I have to admit, when I sat down to make the budget for this month I was a little bummed.

In my “prototype” budget I had my car debt payment set at $3,000. Ha! We didn’t even break the $6,000 mark for income, so paying $3,000 to a single bill is not happening. We just literally don’t have enough. Instead, I had to lower my payment to only a mere $745. That’s it. I played and played with the numbers, trying to get my debt payments higher but I think that in lean months such as these, the #1 MOST important goal is this: Don’t add new debt!!! So instead of having my budget set up with overages in various categories, I had to lower my debt payments so as to keep things at- or under-budget. I’m still making larger than minimum payments, so I’m making progress. It just feels a little “blah” to pay so little in terms of the “extra” toward debt. I just have to remind myself that every bit helps! Relentless forward progress!!! (<<<a favorite running saying that I think applies here, too)

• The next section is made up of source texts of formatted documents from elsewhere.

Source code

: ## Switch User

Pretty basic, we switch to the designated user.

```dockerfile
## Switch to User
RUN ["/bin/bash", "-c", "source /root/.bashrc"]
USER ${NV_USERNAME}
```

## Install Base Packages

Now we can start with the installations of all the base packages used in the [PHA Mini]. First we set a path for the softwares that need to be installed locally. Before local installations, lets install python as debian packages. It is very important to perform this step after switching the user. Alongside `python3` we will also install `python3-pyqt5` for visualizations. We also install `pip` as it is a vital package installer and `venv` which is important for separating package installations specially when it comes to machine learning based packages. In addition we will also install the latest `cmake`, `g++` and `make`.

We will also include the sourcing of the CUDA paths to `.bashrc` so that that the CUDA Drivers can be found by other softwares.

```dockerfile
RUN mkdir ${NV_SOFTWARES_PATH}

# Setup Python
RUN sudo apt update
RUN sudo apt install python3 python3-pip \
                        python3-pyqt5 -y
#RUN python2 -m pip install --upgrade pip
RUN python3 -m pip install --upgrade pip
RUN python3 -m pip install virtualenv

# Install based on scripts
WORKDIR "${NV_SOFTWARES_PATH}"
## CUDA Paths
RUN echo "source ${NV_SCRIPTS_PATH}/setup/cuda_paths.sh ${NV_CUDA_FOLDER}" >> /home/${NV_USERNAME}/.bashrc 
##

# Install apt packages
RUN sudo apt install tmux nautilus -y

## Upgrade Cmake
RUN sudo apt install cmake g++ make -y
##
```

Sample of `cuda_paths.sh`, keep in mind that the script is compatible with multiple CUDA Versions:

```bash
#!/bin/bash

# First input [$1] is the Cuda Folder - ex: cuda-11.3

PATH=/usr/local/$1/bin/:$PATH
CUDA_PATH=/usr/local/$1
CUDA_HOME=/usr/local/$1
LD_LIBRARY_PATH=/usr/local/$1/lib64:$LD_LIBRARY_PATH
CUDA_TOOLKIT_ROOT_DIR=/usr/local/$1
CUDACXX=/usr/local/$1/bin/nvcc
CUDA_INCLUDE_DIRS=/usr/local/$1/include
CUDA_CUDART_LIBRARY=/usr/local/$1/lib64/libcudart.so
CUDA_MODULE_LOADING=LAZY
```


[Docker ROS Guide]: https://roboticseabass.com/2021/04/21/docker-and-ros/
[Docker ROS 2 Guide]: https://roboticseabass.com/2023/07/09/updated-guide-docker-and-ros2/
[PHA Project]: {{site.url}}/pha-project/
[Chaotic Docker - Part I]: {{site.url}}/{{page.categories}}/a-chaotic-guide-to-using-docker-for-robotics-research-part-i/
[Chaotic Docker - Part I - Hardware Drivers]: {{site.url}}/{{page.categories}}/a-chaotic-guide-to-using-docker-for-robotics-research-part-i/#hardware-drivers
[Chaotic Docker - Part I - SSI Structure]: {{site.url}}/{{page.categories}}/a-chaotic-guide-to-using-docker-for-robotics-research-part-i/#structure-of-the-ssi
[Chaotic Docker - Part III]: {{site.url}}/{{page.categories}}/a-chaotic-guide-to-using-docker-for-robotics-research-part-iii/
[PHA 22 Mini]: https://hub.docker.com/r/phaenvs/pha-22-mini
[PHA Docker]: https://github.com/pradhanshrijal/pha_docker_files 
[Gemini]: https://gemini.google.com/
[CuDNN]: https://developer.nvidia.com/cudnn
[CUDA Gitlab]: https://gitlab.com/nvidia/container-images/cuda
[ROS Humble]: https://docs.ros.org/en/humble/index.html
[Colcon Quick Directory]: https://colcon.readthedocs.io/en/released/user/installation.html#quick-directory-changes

Here’s our planned November budget:

Place Planned Budget
Rent 1055
Electricity 170
Water 60
Natural gas 20
Sprint (2 lines) 115
Cable/Internet 100
Car Insurance 56
Health Insurance 350
Trash 35
Debt 1498
Miscellaneous 300
Groceries 400
Baby Purchases 1100
Gasoline 100
Saving for Irregular Expenses 495
Total Budgeted 5854

 

I owe you all a full debt update (maybe next week? Those take me the longest to prepare), but here’s a little breakdown of what’s being paid toward each debt:

  • Medical Bill 1 = $25
  • Medical Bill 2 = $50
  • Medical Bill 3 = $75
  • License Fees = $250
  • Car Payment = $745
  • Student Loan 1 = $77
  • Student Loan 2 = $260
  • Student Loan 3 = $16

Total Debt Payment = $1498

 

Now I’ve got some questions for you all regarding my savings.

First, to give you some background, when I first started blogging here (back in March 2014), I had slashed my savings way down to $190/month. Then, slowly, across the course of the past 9 months my savings have crept back up. I realized my semi-annual savings were too low (I’d forgotten about some of my semi-annual payments, and I added a new one – our renter’s insurance); I also increased the amount saved toward several categories (car maintenance, dental/vision, vet care) in response to the fact that we have upcoming needs in these areas and I felt it would be prudent to plan for those in advance rather than being surprised by the big bills when they pop up.

So what started as only $190 in monthly savings has slowly crept up to $495 in monthly savings.

On the whole, I feel good about my savings categories. I feel like this is money we will certainly need for expenses in the future and instead of not having a plan for how to pay for them, we’ll have money already set aside.

That being said, this is a very lean month. December will probably be quite lean as well. Plus, I have some potentially large expenses coming up. I’ll need to have money set aside to buy a couple nice interview outfits and some travel expenses for the month of December.

With all of this being said, what do you all think about me setting aside my “savings” money for these other purposes? I could split it roughly in half, putting $250 toward planned December travel expenses (which should cover about half the total expenses – see here), and $245 toward funds to-be-used on a nice interview outfit or two (I have to admit I have NO IDEA how much I’ll need for my interview clothes).

For reference sake, here’s how I currently have my savings categorized:

  • Semi-Annual Bills = $100
  • Car Maintenance = $100
  • Dental/Vision/Health = $125
  • Travel/Christmas = $25
  • 3-6 Months Expenses = $25
  • Dog/Vet Care = $10
  • Girls’ Birthday Savings = $10
  • Roth IRA = $100

I know it’s a slippery slope to stop contributing to these savings permanently (i.e., I KNOW the semi-annual bills are going to happen, so it’s unwise not to prepare for them), but do you think it would be prudent to stop the contributions for a single month so I can use this money toward these other things (i.e., interview clothes and travel expenses)? If not, from where should I draw this money? Contribute less toward debt payments? Try to sell more things? Something else?

I appreciate any and all tips or suggestions. Thanks!